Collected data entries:
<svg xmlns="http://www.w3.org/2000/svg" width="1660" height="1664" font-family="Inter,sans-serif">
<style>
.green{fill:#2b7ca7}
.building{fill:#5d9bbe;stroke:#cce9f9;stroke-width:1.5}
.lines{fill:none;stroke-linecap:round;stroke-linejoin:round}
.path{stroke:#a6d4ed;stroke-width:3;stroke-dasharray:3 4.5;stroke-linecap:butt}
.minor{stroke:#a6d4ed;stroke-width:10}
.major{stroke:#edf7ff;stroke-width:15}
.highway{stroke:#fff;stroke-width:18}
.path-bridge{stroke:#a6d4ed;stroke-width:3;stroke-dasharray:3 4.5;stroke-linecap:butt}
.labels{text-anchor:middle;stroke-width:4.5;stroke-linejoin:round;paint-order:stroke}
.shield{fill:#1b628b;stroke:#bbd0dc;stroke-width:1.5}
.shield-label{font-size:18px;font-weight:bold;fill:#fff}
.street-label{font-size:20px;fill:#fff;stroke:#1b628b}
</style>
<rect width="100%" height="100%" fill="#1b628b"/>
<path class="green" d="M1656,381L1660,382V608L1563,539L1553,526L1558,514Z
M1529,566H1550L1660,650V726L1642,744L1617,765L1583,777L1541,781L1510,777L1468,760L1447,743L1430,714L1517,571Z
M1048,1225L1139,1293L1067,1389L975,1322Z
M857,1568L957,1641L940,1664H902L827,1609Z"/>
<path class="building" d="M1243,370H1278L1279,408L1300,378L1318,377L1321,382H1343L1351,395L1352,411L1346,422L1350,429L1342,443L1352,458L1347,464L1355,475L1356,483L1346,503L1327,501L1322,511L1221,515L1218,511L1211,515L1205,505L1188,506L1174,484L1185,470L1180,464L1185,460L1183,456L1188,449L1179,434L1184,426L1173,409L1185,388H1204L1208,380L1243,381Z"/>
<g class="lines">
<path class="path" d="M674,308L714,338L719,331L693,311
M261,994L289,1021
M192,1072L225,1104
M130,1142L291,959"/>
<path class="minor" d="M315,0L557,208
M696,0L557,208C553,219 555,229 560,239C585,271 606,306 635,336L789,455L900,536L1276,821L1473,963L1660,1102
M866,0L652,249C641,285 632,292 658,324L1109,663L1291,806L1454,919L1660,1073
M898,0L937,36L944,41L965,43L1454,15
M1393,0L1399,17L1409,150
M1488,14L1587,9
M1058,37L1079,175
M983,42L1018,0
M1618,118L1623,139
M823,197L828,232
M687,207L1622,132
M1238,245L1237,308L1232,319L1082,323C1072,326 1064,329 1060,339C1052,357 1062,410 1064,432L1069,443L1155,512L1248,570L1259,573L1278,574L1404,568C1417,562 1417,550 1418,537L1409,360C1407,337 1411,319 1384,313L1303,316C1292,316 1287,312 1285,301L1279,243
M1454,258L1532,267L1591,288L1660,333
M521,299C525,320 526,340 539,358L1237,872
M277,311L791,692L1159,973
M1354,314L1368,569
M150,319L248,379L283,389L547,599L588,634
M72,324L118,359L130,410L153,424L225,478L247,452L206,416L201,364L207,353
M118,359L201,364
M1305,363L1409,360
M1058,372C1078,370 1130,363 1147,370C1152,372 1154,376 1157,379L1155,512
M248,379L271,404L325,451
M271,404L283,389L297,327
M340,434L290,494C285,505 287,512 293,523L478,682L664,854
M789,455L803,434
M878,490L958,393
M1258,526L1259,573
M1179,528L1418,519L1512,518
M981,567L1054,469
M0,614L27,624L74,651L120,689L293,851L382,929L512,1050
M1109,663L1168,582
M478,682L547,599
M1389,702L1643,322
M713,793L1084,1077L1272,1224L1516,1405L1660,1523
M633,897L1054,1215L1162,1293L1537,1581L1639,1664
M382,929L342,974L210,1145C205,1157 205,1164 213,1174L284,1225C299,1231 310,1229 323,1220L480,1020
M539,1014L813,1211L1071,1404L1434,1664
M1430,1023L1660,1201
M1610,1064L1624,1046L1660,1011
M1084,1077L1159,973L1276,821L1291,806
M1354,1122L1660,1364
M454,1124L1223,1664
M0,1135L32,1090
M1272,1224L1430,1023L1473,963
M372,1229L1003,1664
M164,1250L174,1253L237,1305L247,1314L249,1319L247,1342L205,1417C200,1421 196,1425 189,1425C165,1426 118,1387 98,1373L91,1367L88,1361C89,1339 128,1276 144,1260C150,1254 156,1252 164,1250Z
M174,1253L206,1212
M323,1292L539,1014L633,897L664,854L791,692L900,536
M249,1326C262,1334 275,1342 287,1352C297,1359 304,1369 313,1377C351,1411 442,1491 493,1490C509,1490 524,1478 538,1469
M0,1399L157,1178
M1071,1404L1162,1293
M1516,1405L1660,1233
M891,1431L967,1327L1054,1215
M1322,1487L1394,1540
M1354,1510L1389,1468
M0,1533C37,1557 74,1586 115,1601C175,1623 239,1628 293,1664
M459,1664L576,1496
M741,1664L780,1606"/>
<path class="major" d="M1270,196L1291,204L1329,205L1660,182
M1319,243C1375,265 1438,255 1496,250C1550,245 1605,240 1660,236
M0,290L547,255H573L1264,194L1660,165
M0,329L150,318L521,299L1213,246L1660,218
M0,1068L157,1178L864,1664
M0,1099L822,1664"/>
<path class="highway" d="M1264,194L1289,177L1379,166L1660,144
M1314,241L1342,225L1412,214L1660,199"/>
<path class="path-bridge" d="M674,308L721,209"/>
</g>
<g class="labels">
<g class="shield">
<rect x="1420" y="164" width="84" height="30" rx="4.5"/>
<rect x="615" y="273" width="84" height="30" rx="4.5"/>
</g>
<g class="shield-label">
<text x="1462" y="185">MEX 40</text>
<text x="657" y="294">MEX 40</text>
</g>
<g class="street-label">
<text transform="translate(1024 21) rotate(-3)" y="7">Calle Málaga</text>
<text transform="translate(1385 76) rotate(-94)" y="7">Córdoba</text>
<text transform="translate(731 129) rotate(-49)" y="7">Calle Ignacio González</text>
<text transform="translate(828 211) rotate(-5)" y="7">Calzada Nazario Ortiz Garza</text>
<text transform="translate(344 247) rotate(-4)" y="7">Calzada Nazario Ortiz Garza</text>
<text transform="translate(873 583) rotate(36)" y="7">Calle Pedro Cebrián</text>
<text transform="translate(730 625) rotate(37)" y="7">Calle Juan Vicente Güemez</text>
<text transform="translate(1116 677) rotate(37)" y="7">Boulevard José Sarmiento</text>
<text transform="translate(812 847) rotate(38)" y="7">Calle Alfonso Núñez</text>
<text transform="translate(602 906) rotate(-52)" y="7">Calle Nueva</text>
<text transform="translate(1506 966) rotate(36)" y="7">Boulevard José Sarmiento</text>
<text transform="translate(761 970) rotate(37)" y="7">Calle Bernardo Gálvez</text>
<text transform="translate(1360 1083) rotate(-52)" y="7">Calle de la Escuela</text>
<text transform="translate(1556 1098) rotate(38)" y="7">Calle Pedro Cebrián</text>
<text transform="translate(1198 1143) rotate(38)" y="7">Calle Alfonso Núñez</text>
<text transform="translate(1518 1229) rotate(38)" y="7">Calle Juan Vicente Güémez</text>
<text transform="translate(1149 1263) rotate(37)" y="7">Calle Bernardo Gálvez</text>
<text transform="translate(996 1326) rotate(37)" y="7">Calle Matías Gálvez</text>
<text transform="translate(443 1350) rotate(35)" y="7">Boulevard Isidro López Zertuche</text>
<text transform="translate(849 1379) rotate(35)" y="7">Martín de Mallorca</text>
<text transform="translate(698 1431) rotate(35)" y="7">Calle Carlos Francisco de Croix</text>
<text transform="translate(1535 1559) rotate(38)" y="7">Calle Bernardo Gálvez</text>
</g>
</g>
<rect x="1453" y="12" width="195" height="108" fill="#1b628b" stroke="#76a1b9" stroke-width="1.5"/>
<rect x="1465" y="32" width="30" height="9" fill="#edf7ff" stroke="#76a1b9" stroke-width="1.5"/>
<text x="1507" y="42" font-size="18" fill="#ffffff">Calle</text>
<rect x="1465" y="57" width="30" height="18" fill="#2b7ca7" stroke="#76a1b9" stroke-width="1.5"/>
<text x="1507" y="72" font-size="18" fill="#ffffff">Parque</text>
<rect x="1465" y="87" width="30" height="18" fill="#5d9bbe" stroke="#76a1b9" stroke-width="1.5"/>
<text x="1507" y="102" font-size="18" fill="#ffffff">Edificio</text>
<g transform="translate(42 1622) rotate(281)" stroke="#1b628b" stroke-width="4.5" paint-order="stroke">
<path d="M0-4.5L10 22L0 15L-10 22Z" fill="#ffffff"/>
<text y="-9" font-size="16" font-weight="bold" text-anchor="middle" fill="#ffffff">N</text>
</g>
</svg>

EXERCISE OBJECTIVE:
Across all lines above, count those with the string "linejoin". Only the number is wanted.

WRITTEN ANSWER:
2